Popper: Nein, das kann es auch noch nicht. Wir gehen zwar aktuell davon aus, dass wir schon Vorgreifeffekte haben, dass also Menschen schon ihr Kontaktverhalten in der letzten Woche reduziert haben, die Diskussion war medial enorm laut und in aller Munde. Umgekehrt haben jetzt aber am Wochenende, das hat man hier in der Stadt gesehen, viele Menschen sozusagen das letzte Wochenende ausgenutzt. Wir werden uns bis Mitte der Woche einmal anschauen, wie es mit der Mobilität aussieht, die dürfte sich schon reduziert haben. Und dann werden wir mal schauen, ob wir das schon eben in den Positivtestungen sehen. Das größte Problem ist: Dort, wo Intensivbetten am Rande der Kapazitäten sind, dadurch hätten wir sicher erst in zwölf Tagen bis zwei Wochen sehen, das wird dann auch das Spannende sein, denn die Frage wird sich demnächst stellen, wie lange muss der Lockdown eben aufrecht erhalten werden. Denn das muss man immer sehen, das ist kein Modell, um eine Niedriginzidenz beizubehalten, da reicht es ja sozusagen, wenn man das Geschehen moderiert. Ein Lockdown mit den enormen Kosten macht nur dann Sinn, wenn man wirklich schnell und effektiv die Zahlen runterbringt – und das muss jetzt das Ziel sein.
Popper: Maßnahen müssen jetzt schnell wirken
Krauter: Wie kam es denn, dass die Regierung dann quasi innerhalb einer Woche ihre Maßnahmen noch mal so deutlich verschärft hat, vom Lockdown für Ungeimpfte jetzt zum Lockdown pauschal für drei Wochen ungefähr.

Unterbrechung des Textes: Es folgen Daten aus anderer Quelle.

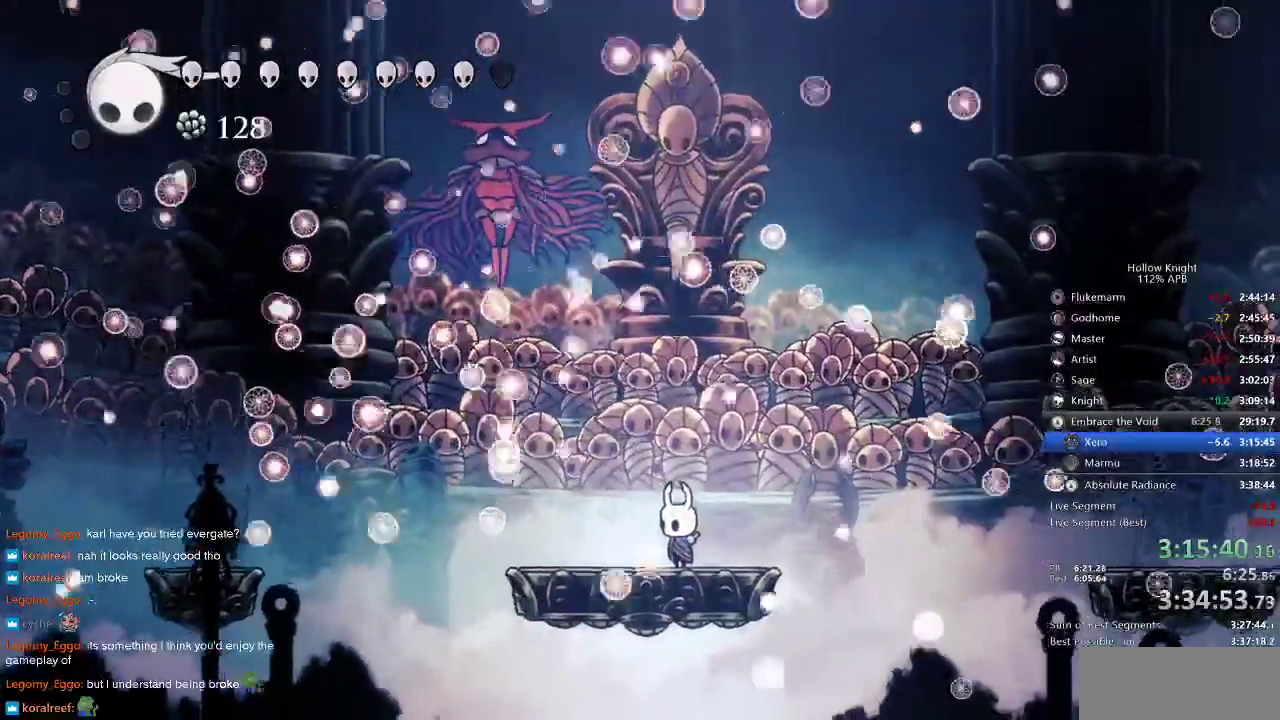
{"keys": ["heal"], "events": []}
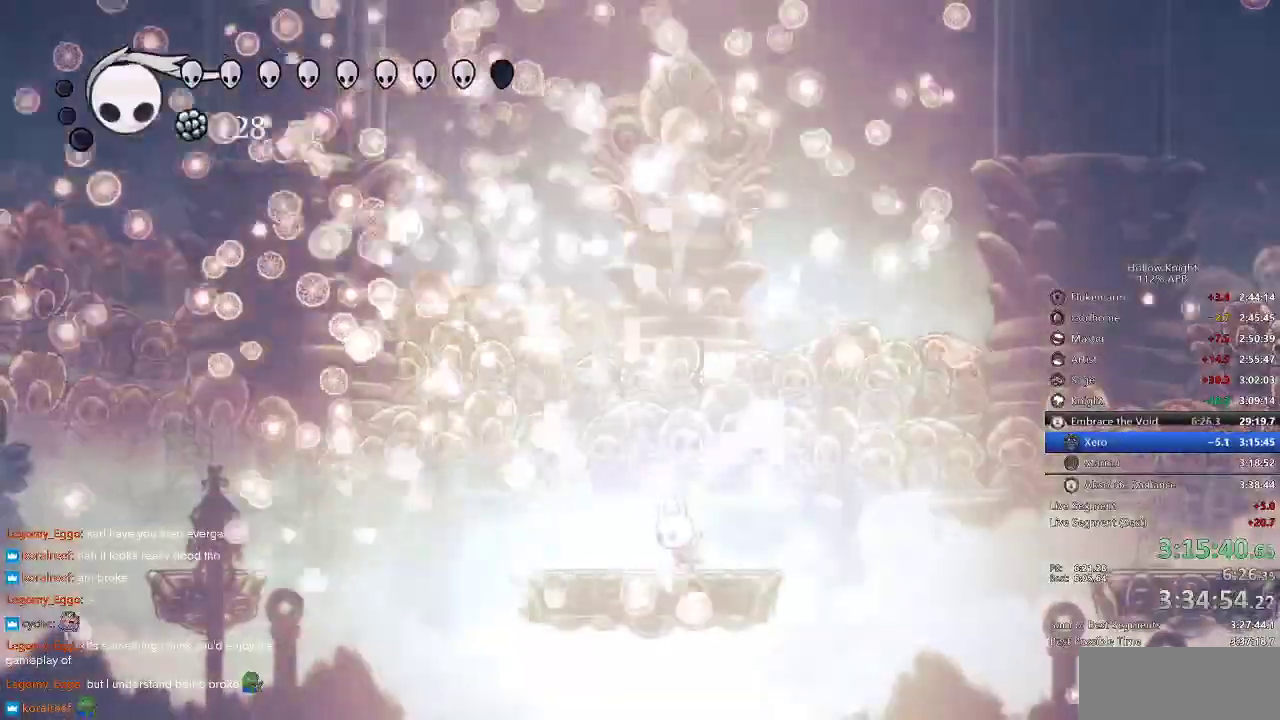
{"keys": ["heal"], "events": []}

Popper: Na ja, ich bin jetzt kein Experte, aber grundsätzlich, glaube ich, war der Lockdown für Ungeimpfte eben der Anspruch von gewissen politischen Kräften, die quasi gesagt haben, ihr lieben Geimpften, wir werden euch nicht mehr behelligen. Aus wissenschaftlicher Sicht musste man eingestehen und sagen, wir können schlicht nicht sagen, wie gut ein Lockdown für Ungeimpfte funktioniert, weil die Bereitschaft der Menschen mitzumachen, vermuteterweise niedrig ist – gerade bei dieser Personengruppe. Aber wir wissen es einfach nicht. Und ich glaube, grundsätzlich hat dann zu der Entscheidung geführt, dass wir eben nicht mehr die Zeit hatten zu warten, um quasi zu schauen, ob Maßnahmen nur für Ungeimpfte wirken. Jetzt ist man natürlich politisch gesehen in einer sehr schwierigen Lage, weil eben diese Versprechen, dass die Geimpften sozusagen aus dem Schneider sind, nicht gehalten werden konnten. Zu hoffen ist jetzt im Sinne der Allgemeinheit, dass die Maßnahmen jetzt schnell wirken, dass wir jetzt schnell runterkommen, dass wir dann im Laufe des Dezembers wieder zu einer Normalität kommen, das, glaube ich, wünschen sich Geimpfte und Ungeimpfte gleichermaßen.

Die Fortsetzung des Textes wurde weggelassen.